The BRICS group, which initially emerged from an investment bank’s idea, has evolved into a formidable international alliance. It includes Brazil, Russia, India, China, and South Africa and operates as a multilateral lender. The group is expanding its membership to include Saudi Arabia, Iran, Egypt, the United Arab Emirates, Argentina, and Ethiopia in 2024. This enlargement brings together major energy producers with significant consumers, potentially enhancing the group’s economic influence. The expanded alliance, now referred to as BRICS+, could also challenge the dominance of the U.S. dollar in energy trading by exploring other currencies.
BRICS originated in 2001 with the term “BRIC,” coined by economist Jim O’Neill to highlight the growth potential of Brazil, Russia, India, and China. These countries capitalized on their shared interests and challenges, leading to the first BRIC foreign ministers’ meeting in 2006 and the inaugural leaders’ summit in 2009. South Africa joined in 2010, expanding the acronym. The recent expansion, set for 2024, was agreed upon during a summit in Johannesburg.
Financial achievements of the BRICS include a $100 billion foreign currency pool for emergency lending among member countries, operational since 2016, and the establishment of the New Development Bank, which has provided loans for infrastructure projects. While there is interest in increasing trade in local currencies, no concrete steps have been announced. The idea of adopting a common currency hasn’t gained traction.
Trade between the existing BRICS members saw a 56% increase to $422 billion from 2017 to 2022. While Brazil and Russia’s resources align well with Chinese demand, political rivalries and disputes have hindered trade between India and China. Differences in political interests, security concerns, and governing systems have made it challenging for the BRICS members to agree on global issues.
In terms of influence within BRICS, China has the largest GDP, but India serves as a counterweight due to its population size. While BRICS hasn’t formally endorsed China’s Belt and Road Initiative, the New Development Bank has equal holdings from China and India, indicating a balance. Russia’s membership continues despite its actions in Ukraine, with the other members considering the conflict a regional matter. However, Russia’s relationship with BRICS institutions has been affected.
BRICS aims to promote a multipolar world, challenging the U.S.-dominated global order.

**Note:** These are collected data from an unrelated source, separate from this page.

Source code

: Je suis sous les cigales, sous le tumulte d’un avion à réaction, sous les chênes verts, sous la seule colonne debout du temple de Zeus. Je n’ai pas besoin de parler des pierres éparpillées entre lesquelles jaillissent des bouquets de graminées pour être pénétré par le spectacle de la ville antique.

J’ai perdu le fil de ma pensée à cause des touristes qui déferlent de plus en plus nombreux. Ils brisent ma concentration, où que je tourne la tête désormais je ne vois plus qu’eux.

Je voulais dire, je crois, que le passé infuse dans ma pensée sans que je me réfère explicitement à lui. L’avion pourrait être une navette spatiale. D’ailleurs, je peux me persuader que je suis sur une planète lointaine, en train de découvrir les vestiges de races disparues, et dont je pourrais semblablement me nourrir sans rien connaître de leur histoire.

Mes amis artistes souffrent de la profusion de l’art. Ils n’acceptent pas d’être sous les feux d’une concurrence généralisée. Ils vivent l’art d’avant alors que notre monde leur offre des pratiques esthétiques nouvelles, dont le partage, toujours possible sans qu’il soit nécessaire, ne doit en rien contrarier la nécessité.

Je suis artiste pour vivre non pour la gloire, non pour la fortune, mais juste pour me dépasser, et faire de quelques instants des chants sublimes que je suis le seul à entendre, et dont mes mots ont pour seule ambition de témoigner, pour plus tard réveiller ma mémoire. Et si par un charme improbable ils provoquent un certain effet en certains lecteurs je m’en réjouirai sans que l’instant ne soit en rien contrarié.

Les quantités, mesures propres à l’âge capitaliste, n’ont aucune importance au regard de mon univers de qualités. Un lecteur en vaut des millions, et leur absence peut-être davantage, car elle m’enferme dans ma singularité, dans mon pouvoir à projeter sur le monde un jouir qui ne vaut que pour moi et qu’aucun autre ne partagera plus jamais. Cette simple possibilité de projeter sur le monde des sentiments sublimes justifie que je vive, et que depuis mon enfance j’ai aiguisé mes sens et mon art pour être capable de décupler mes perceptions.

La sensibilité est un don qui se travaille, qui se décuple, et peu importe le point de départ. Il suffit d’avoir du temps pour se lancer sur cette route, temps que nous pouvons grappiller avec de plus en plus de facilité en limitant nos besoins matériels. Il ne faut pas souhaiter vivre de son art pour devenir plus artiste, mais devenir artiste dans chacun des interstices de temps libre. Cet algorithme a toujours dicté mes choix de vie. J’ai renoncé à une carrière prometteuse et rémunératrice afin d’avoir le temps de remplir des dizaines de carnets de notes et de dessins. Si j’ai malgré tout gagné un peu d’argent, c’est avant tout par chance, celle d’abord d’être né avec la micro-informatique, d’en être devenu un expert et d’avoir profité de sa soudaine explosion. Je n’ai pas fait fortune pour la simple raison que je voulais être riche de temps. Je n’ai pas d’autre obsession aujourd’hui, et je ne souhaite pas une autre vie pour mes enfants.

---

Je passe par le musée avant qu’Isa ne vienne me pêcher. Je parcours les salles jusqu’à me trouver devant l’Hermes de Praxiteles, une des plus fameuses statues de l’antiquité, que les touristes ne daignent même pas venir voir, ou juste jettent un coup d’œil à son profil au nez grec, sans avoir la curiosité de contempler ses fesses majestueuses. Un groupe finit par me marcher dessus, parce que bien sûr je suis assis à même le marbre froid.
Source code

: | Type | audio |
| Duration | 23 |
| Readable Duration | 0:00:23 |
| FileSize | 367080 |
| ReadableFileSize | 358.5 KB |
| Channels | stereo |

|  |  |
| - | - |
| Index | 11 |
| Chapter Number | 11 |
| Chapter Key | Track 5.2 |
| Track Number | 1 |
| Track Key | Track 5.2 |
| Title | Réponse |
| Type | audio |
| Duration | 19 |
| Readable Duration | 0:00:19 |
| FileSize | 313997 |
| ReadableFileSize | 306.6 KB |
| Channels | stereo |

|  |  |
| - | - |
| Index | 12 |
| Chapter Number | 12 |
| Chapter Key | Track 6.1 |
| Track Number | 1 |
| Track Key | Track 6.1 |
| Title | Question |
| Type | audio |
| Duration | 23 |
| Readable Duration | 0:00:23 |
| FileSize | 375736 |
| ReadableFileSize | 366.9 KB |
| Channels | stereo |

Similar groups gaining influence include OPEC, the Shanghai Cooperation Organization, and others. The expansion of BRICS could lead to a different global economy, and its influence might differ from the Capitalist market-oriented groups like the G-7.
BRICS 11’s expansion was led by China and supported by Russia and South Africa. India was cautious about China’s dominance, and Brazil was concerned about alienating Western countries. The impact of this expansion on global affairs and the economy remains to be seen. However, the shift from the original BRICS concept is evident.